En vertu de la révision de cette loi, certaines espèces protégées seront concernées par ce processus de régulation des effectifs. La loi sur la chasse cite explicitement le loup et le bouquetin. Toutefois, cette loi rend le Conseil fédéral compétent pour autoriser la chasse d’autres espèces protégées à des fins de régulation des effectifs. C’est possible également via une ordonnance. La chasse des animaux faisant partie de la liste doit être autorisée avant que ceux-ci n’occasionnent des dégâts. Une intervention doit être possible lorsque les mesures d'évitement des dégâts ne suffisent pas à elles seules, et ce, sans quantification de ces dégâts. 

À présent, en cas de nécessité, les loups et les bouquetins pourront également être chassés dans les districts francs (appelés à présent zones de protection de la faune).

De plus, dans tout le texte de loi, le terme « districts francs » sera remplacé par « zones de protection de la faune ». Ce changement de terminologie souligne l’importance des précieuses zones protégées nationale pour le maintien de la biodiversité.

Pour finir, les changements apportés aux dispositions sur les espèces pouvant être chassées et sur leurs périodes de protection dans le cadre de la révision en 2012 de l’ordonnance sur la chasse sont reportés dans la loi et complétés. La gestion des espèces non indigènes est également adaptée.

Le 7 octobre 2019, des organisations de protection de l’environnement et de la faune ont lancé le référendum contre la révision de la loi.

Pourquoi le PDC s'engage pour un OUI :

Renforcement de la responsabilité des cantons

Cette nouvelle délégation des compétences ainsi transférées aux cantons permet à ces derniers de réagir de manière rapide et efficace aux éventuels problèmes. Aujourd'hui, l’Office fédéral de l'environnement (OFEV) doit autoriser la chasse aux loups. À l'avenir, les cantons pourront prendre eux-mêmes des décisions concernant la régulation des effectifs. L’OFEV doit être seulement interrogé, et, dans tous les cas, il a un droit de recours. Grâce à cette révision de loi, les cantons pourront mieux exercer leurs responsabilités, et prendre des décisions adaptées à leur cas. 

Prévenir les dégâts

L’augmentation des effectifs de loups entraîne une multiplication des conflits avec l'agriculture, le tourisme et la population. Il faut autoriser la chasse aux loups et au bouquetin avant que ces espèces n’occasionnent des dégâts. Une intervention doit être possible lorsque les mesures d'évitement des dégâts ne suffisent pas à elles seules. Les gardes-chasses cantonaux régulent les espèces protégées, si besoin est, et en suivant des règles strictes. Cependant, les mesures de protection contre le loup restent toujours nécessaires, indépendamment de la nouvelle solution proposée par le législateur.

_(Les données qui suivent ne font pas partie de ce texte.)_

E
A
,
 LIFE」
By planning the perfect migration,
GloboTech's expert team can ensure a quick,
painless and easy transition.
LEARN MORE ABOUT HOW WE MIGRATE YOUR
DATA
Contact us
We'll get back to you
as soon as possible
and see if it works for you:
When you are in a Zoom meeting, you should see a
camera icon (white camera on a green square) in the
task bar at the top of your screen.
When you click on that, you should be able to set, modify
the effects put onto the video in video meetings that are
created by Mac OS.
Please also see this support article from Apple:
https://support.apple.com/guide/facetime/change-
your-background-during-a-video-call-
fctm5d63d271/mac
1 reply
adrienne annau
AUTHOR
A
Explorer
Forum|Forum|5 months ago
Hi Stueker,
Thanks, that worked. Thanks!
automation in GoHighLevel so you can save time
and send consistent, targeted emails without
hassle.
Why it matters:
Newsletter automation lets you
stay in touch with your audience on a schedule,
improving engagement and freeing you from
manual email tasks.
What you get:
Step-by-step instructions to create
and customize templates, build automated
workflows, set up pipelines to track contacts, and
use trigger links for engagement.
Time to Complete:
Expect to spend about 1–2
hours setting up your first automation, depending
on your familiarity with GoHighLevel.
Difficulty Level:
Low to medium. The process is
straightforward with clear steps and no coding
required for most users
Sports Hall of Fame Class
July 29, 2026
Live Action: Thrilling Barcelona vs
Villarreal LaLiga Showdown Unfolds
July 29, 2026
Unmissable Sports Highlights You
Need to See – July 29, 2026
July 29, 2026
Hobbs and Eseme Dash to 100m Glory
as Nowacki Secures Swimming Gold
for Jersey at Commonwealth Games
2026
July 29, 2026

Ne pas créer de refuge pour les loups

Grâce à cette révision, sous certaines conditions, les loups et les bouquetins pourront être également chassés dans les zones de protection de la faune. Et ce, si cela est nécessaire à la protection des habitats, au maintien de la diversité des espèces, au maintien ou à la protection des sites contre des dégâts importants occasionnés par la faune sauvage. On évite ainsi que les loups et les bouquetins se multiplient de manière incontrôlée dans les zones protégées.

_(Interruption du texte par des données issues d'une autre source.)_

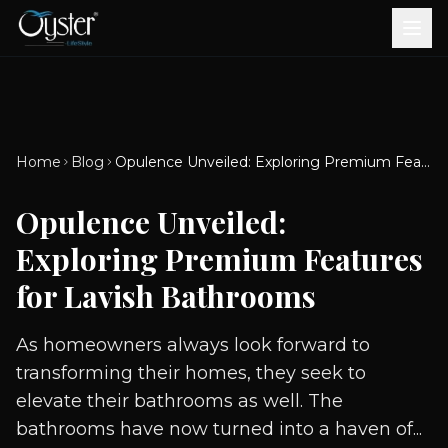
Bath & Wellness
Free Standing Bathtubs
Whirlpool Bathtubs
Revive Therapy Tub
Plain Bathtubs
Spa Tubs
Shower Enclosures
Brook CP Fittings -
Brook CP Fittings -
Doors and Windows
Multi-Systems
Steam & Sauna Room
Brook CP Fittings - Basin
Aluminium Doors &
Brook CP Fittings - Body
Diverters
Showers
Home
Blog
Opulence Unveiled: Exploring Premium Features for Lavish Bathrooms
Brook CP Fittings -
Mixers
Windows
Jets
uPVC Doors & Windows
Accessories
Opulence Unveiled:
Scroll for more
Exploring Premium Features
for Lavish Bathrooms
As homeowners always look forward to
transforming their homes, they seek to
elevate their bathrooms as well. The
bathrooms have now turned into a haven of...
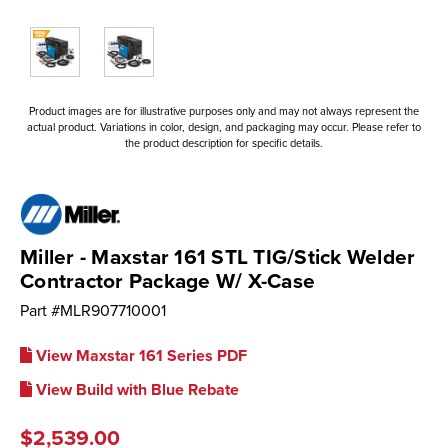
Product images are for illustrative purposes only and may not always represent the
actual product. Variations in color, design, and packaging may occur. Please refer to
the product description for specific details.
Miller - Maxstar 161 STL TIG/Stick Welder
Contractor Package W/ X-Case
Part #
MLR907710001
View Maxstar 161 Series PDF
View Build with Blue Rebate
$2,539.00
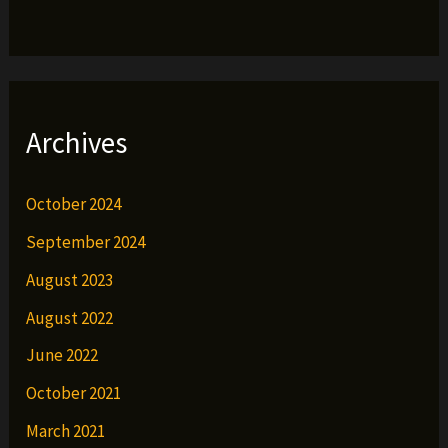
Archives
October 2024
September 2024
August 2023
August 2022
June 2022
October 2021
March 2021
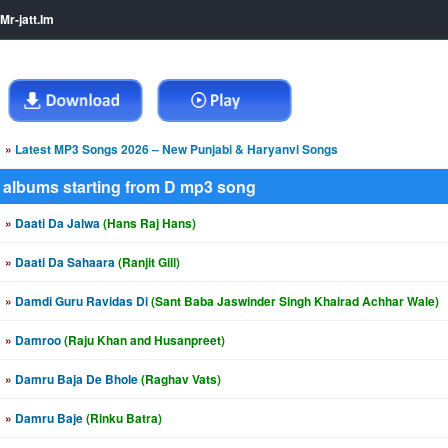
Mr-jatt.Im
»
Latest MP3 Songs 2026 – New Punjabi & Haryanvi Songs
albums starting from D mp3 song
»
Daati Da Jalwa
(Hans Raj Hans)
»
Daati Da Sahaara
(Ranjit Gill)
»
Damdi Guru Ravidas Di
(Sant Baba Jaswinder Singh Khairad Achhar Wale)
»
Damroo
(Raju Khan and Husanpreet)
»
Damru Baja De Bhole
(Raghav Vats)
»
Damru Baje
(Rinku Batra)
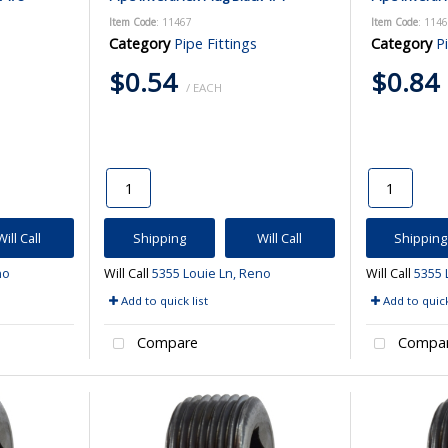
Item Code
: 11467
Item Code
: 114
Category
Pipe Fittings
Category
P
$0.54
$0.84
/ EACH
Will Call
Shipping
Will Call
Shipping
no
Will Call
5355 Louie Ln, Reno
Will Call
5355 
Add to quick list
Add to quick
Compare
Compa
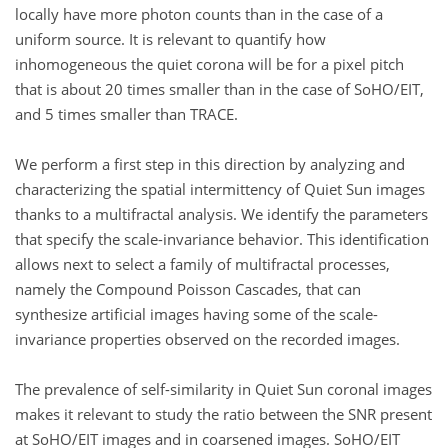
locally have more photon counts than in the case of a
uniform source. It is relevant to quantify how
inhomogeneous the quiet corona will be for a pixel pitch
that is about 20 times smaller than in the case of SoHO/EIT,
and 5 times smaller than TRACE.
We perform a first step in this direction by analyzing and
characterizing the spatial intermittency of Quiet Sun images
thanks to a multifractal analysis. We identify the parameters
that specify the scale-invariance behavior. This identification
allows next to select a family of multifractal processes,
namely the Compound Poisson Cascades, that can
synthesize artificial images having some of the scale-
invariance properties observed on the recorded images.
The prevalence of self-similarity in Quiet Sun coronal images
makes it relevant to study the ratio between the SNR present
at SoHO/EIT images and in coarsened images. SoHO/EIT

La diversité des espèces est favorisée

Le soutien fédéral des réserves d’oiseaux migrateurs et des zones protégées prévu dans la loi encourage la création d’habitats pour les animaux sauvages en liberté. La protection de la nature et de la faune, ainsi que la santé des animaux, constituent les lignes directrices de cette nouvelle loi sur la chasse, et celle-ci s’en voit renforcée. La diversité des espèces est ainsi renforcée, et l’écosystème stabilisé, ce qui contribue à la protection du climat.

Recommandation 

  • Le Conseil des Etats a adopté la loi le 27 septembre 2019 par 25 voix contre 8, avec 3 abstentions.
  • Le Conseil national a adopté la loi le 27 septembre 2019 par 111 voix contre 72, avec 3 abstentions.
  • Le Groupe parlementaire PDC soutient la loi avec 38 voix contre 1, avec 1 abstention.
  • Les délégués du PDC ont approuvé le projet par 144 voix contre 21, avec 6 abstentions.